Thinking about the future can be difficult, [Mackey] said. “I don’t get to have my dad walk me down the aisle, or have that first dance.”
“You move forward … It’s not going to be normal like you knew. Just talking about it helps. You can’t keep it all bottled up and compartmentalize it. You won’t get rid of it.”
In a first-person essay, “Suicide: A New Beginning for Those Left Behind,” Michele Cole of Colorado looks back 20 years after her older brother, David, died by suicide and shares how his loss has affected her spiritual growth.
While being ‘left behind’ is never easy, it is a dramatic beginning to what can be a larger than life opportunity to grow in spirit … To learn how to fully grieve without giving into depression and to learn how to honor a life regardless of the mental and emotional anguish they have laid at your feet. The lessons of those left behind from suicide are like no other, and as with every experience in my life, I honor it … David provided many lessons that have helped me find my path–the path that has lead me to being the woman I am today.
“Suicide Prevention: One Family’s Story,” by reporter Sarah Barwacz of WMBD TV in Peoria, Ill., is an interview with Sara Davis and Rachael Myers, who are preparing for Chicago’s Out of the Darkness Walk this summer in memory of Jason Hooker. Rachael, who is Jason’s sister, says in the interview that suicide “changes everything. Your life is never the same.”

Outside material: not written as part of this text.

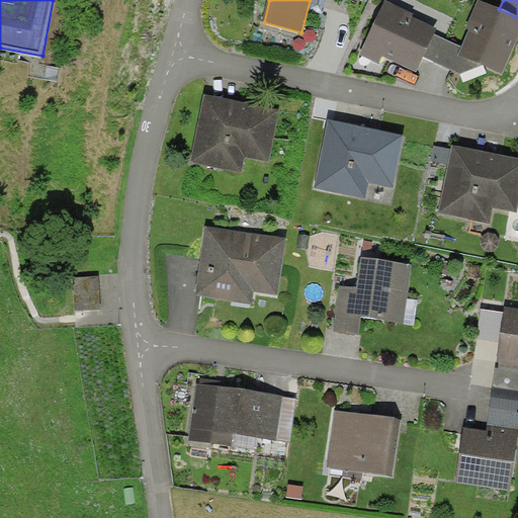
[(466,31),(469,32),(462,48),(459,55),(483,65),(503,74),(517,39),(517,18),(499,9),(481,1),(466,31)]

[Jason's girlfriend Sara says,] “If we can touch one person’s life and save them from having to go through the tragedy that our families have been through, then it makes it all worthwhile.”
“Those Grieving after a Suicide Forever Wonder What They Could Have Done To Save a Life,” by reporter Tim Chitwood of the Ledger-Inquirer of Columbus, Ga., tells the story of a woman who lost both her husband and oldest son to suicide.
“The effect is would’ve, could’ve, should’ve, I think, which is a normal reaction in probably every death, but especially suicide, because in most cases, the writing’s not on the wall, and you don’t really think that could ever happen to you or your family — even when you’re going through treatment for depression and doing all that you can do to help the individual,” said Debi Dinwiddie-Johnson of the local support group Survivors of Suicide.
“Suicide Creates Lifetime of Hurt for Loved Ones” by reporter Megan Loiselle of the Wausau Daily Herald covers the efforts of survivors in Merrill, Wis., to promote prevention through a billboard campaign that focuses on the aftermath of suicide.
Katarina Miller, 16, of Merrill said a lot of people knew about her father committing suicide in 2007. When she showed up at school the next day, many of her friends gave her hugs.
“People (who take their own lives) think they’re taking the problem away, but they don’t know how many people it affects,” Miller said.